> [TEXTO PARA REVISAR]:
El séptimo informe ‘El Estado de la pobreza y exclusión social’ publicado en 2018 por la Red Europea de Lucha contra la Pobreza y la Exclusión Social cifra en el 30,8% el porcentaje de población que se encuentra en riesgo de pobreza y exclusión social en Salamanca. Una tercera parte de todos nosotros, asegura ese informe, se encuentra en riesgo de pobreza según la tasa europea Arope (por sus siglas en inglés, ‘at risk of poverty and/or exclusión’), un porcentaje que quita el hipo. Resulta humanamente imposible mirar hacia otro lado y no preguntarnos cuál es la respuesta que, como sociedad, hemos de dar al problema. Dejemos a un lado errores de bulto, como la confusión entre justicia e igualdad que inunda buena parte de las propuestas que plantean partidos políticos considerados de izquierda. Viene a mi memoria la divertida anécdota que le leí a Alberto Redondo en el artículo titulado “Las dos caras del socialismo europeo”, una conversación entre el general portugués Otelo Saraiva de Carvalho y el primer ministro de Suecia, Olof Palme. Saraiva de Carvalho le dijo a Palme: “Nuestra revolución va a acabar con todos los ricos”, a lo que Palme contestó: “vaya, nosotros lo que queremos es acabar con los pobres”.

> [TAREA 1]:
Resume en dos oraciones el texto sobre la pobreza en Salamanca.
> [TAREA 2]:
Retoma el texto sobre la pobreza en Salamanca y continúalo a partir de su última oración.
Las filas no son necesarias.

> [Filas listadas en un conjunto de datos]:
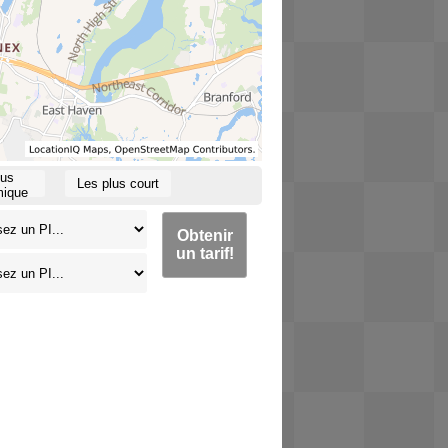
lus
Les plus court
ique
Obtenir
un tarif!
...
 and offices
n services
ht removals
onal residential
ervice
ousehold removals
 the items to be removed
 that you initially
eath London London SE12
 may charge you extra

> [RESPUESTA 1]:
Según el séptimo informe 'El Estado de la pobreza y exclusión social', publicado en 2018 por la Red Europea de Lucha contra la Pobreza y la Exclusión Social, el 30,8 % de la población de Salamanca está en riesgo de pobreza y exclusión social conforme a la tasa europea Arope. El texto sostiene que es imposible no preguntarse qué respuesta debe dar la sociedad y, tras descartar la confusión entre justicia e igualdad, recuerda la anécdota en la que Olof Palme contestó a Otelo Saraiva de Carvalho que lo que ellos querían era acabar con los pobres, no con los ricos.

> [RESPUESTA 2]:
Hay que reconocer que resulta frustrante que la democracia haya resultado, para la pobreza, poco más que un placebo. El 1% de la población del planeta concentra el 82% de la riqueza, un dato más propio de nuestra iconografía del Antiguo Régimen que de las democracias liberales. Por delante de la torpe política, la religión y la filosofía han tratado de aproximarse a la realidad de la pobreza desde muy distintos ángulos. Diógenes la practicó como una forma libérrima de existencia, impresionando de tal manera al pupilo de Aristóteles, cuando se encontraron en Corinto, que el macedonio exclamó, según la leyenda, “si no fuera Alejandro, desearía ser Diógenes”. Marx la enarboló como bandera de la lucha de clases, entendiéndola desde una estrecha óptica materialista hoy superada, ya que la pobreza, al menos en los países desarrollados, es hoy más una cuestión social que puramente económica. El Papa Francisco, por su parte, ha identificado “la injusticia como perversa causa de la pobreza”, dando prioridad a la pobreza sobre cualquier otra realidad que merezca nuestra atención y nuestro esfuerzo.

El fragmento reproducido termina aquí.